● **Requirement**
All lines from the one containing "BY SENATOR HEITMEIER" to the end of the entries below should be output exactly as they appear. No other lines should be output.

● **Stored items**
.....
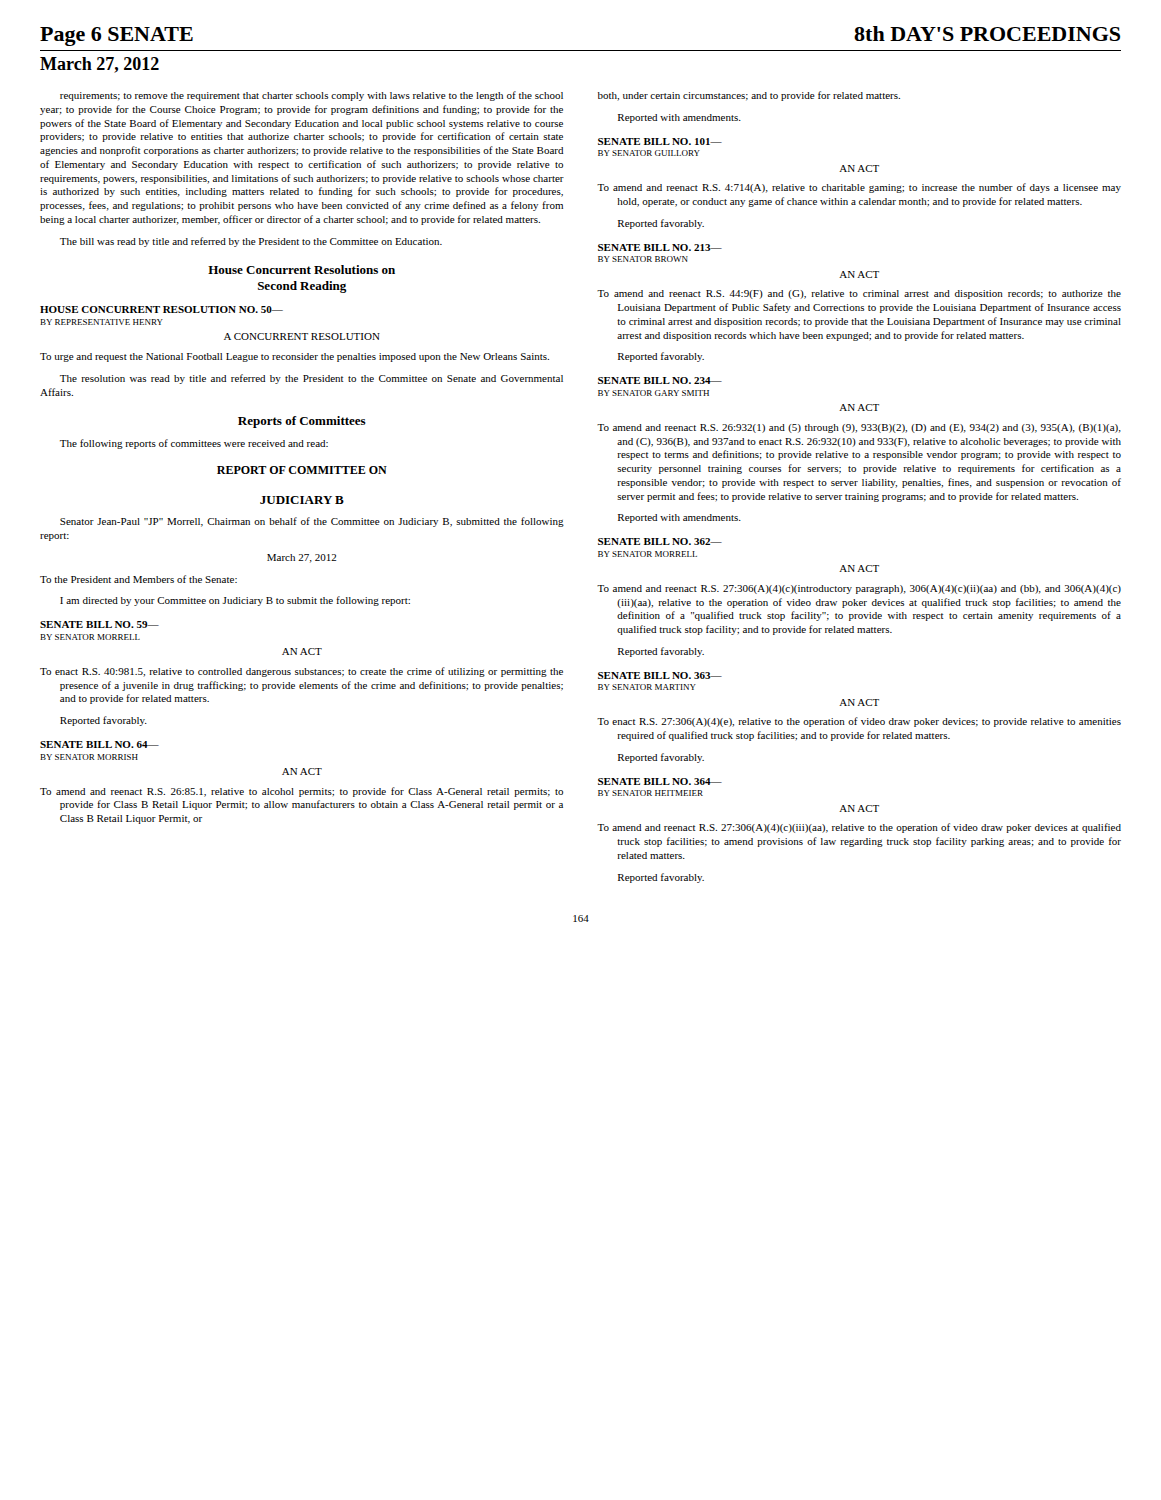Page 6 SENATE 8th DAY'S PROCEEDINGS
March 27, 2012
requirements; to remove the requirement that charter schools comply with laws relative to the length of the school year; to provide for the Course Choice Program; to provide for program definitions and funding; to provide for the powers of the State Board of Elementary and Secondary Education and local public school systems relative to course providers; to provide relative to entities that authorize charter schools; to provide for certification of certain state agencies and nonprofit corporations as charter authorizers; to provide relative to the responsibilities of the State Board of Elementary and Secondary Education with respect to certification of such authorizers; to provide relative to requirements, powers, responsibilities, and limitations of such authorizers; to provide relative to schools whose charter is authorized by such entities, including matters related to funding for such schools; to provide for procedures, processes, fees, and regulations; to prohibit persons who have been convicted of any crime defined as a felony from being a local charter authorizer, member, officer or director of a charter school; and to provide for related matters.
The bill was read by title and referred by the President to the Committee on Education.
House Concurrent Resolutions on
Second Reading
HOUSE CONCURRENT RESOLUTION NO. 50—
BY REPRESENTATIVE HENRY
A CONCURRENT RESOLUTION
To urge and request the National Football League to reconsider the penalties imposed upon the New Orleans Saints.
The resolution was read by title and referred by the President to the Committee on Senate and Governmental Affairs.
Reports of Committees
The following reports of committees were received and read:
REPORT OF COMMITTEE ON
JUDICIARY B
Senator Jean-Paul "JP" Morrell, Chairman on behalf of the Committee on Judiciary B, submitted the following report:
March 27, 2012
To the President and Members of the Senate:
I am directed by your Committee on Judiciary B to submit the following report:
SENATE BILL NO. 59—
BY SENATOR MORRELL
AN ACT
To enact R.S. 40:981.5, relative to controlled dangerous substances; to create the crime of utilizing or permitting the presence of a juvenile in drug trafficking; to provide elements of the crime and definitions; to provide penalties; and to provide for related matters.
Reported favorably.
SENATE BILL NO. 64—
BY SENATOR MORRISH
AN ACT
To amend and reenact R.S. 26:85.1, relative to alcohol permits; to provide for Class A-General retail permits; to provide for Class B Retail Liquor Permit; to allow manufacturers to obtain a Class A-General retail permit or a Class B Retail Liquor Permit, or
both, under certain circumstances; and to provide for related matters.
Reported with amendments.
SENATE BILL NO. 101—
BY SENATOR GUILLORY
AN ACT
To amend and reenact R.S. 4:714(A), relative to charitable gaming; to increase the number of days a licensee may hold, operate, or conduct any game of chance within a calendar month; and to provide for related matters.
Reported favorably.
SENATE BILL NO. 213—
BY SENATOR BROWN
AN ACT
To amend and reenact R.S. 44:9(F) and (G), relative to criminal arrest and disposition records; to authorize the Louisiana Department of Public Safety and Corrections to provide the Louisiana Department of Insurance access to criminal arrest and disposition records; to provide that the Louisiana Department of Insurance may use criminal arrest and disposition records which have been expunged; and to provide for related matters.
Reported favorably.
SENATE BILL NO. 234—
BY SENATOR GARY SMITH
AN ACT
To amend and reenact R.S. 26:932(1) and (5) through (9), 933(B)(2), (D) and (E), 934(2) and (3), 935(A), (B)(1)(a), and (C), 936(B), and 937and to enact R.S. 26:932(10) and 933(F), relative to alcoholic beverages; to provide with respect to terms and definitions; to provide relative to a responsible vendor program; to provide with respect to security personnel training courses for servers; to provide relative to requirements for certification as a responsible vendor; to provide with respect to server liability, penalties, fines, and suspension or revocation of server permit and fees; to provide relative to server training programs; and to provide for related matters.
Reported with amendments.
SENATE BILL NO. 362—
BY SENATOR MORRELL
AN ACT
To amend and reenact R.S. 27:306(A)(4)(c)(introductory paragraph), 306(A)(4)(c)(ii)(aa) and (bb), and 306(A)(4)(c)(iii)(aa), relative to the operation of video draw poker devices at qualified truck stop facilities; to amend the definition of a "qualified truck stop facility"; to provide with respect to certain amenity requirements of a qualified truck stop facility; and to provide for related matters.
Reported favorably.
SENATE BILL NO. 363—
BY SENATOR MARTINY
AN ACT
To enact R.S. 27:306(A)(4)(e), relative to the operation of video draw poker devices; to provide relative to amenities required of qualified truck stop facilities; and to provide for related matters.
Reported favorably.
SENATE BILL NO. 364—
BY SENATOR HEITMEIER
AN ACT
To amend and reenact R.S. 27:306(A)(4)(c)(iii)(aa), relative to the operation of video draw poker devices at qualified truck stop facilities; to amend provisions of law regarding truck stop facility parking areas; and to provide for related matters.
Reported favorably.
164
.....
● **Response below**
BY SENATOR HEITMEIER
AN ACT
To amend and reenact R.S. 27:306(A)(4)(c)(iii)(aa), relative to the operation of video draw poker devices at qualified truck stop facilities; to amend provisions of law regarding truck stop facility parking areas; and to provide for related matters.
Reported favorably.
164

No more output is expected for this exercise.